The tour resumes with a walk to the end of the main tunnel, where a mammoth staircase leads to what may have been a Roman restaurant, bathhouse, or – Carlo maintains – the place where the Sybil uttered her oracles. A body of water has a wooden plank over which visitors step to see the caverns where the Sibyl bathed and had a sanctuary.
Is this in fact the ‘real’ location where the Sybil uttered her oracles? In the book Sybils and Sibylline Prophecy in Classical Antiquity, H.W. Parke explores this very question. Virgil’s Sybil lived at Cuma, but scholars theorize that perhaps there was another far older Cimmerean Sybil who gave her oracles in this particular hollow space.
Parke says that the Roman writer, Varro, identified ten Sybils in the ancient world. Two were located in Campania – the Cimmerean and the Cumaean. Varro took his evidence of a Cimmerean Sybil from Gnaeus Naevius who stipulated that the Cimmereans inhabited the area around Lake Avernus before the Cumaean’s.

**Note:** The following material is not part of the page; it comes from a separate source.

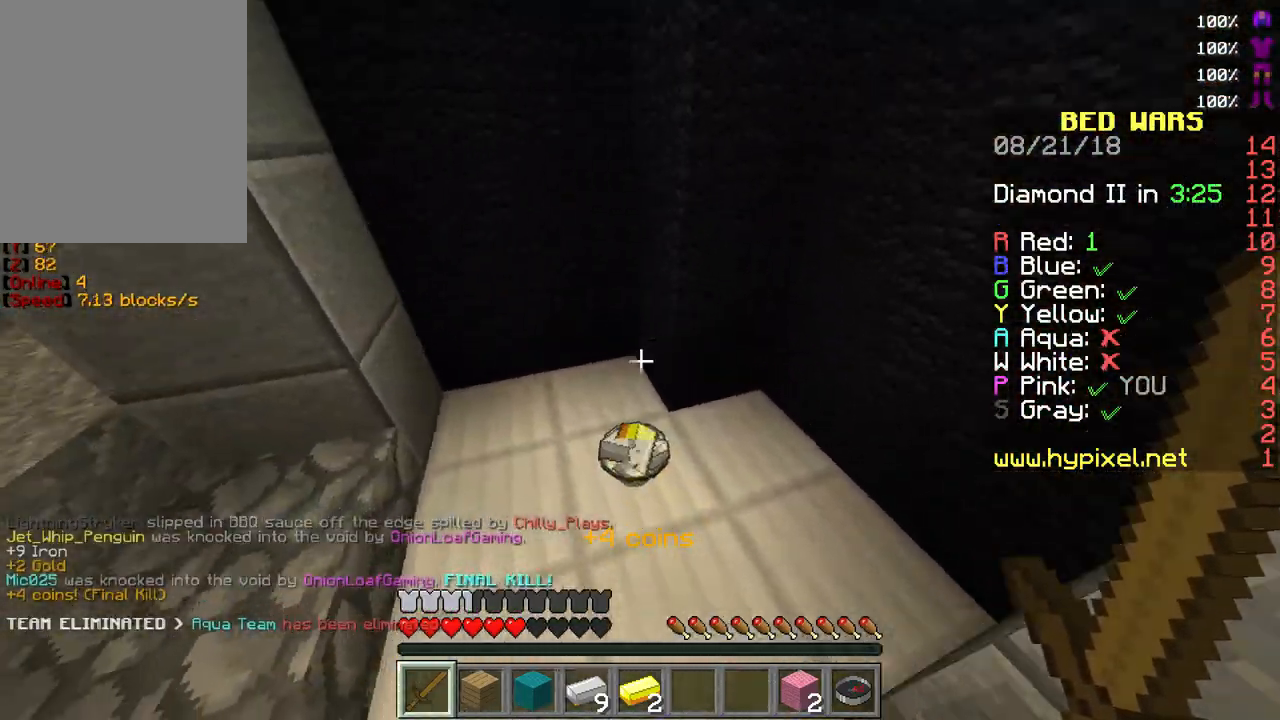
{"keys": ["a", "w"], "mouse": [], "events": [[500, "a", "down"]]}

This Roman legend would have been essential for the Caesars and their populous to believe. Why? Although Cuma was recognized as the oldest Greek colony on the Italian mainland (established around 600 B.C.), the settlement did not antedate the Trojan War. For Naevius, legend had it that Aeneas fled from Troy after the war and reached Italy where he consulted the Sybil who “prophesied the future to mortals and lived in the town of the Cimmereans.” So if Aeneas fled came to this lake, then a colony must have existed already around 1000 B.C.
While touring a cavern like this, myth and legend become far more truthful than archeological finds and historical records. Bradyseism has made it difficult to tell what exactly existed here two-thousand-years ago; most of the grotto is under 30-60 feet of dirt. But when Carlos blows out the candles, the pitch blackness of the cavern gives the impression of being a place where Hades himself still roams.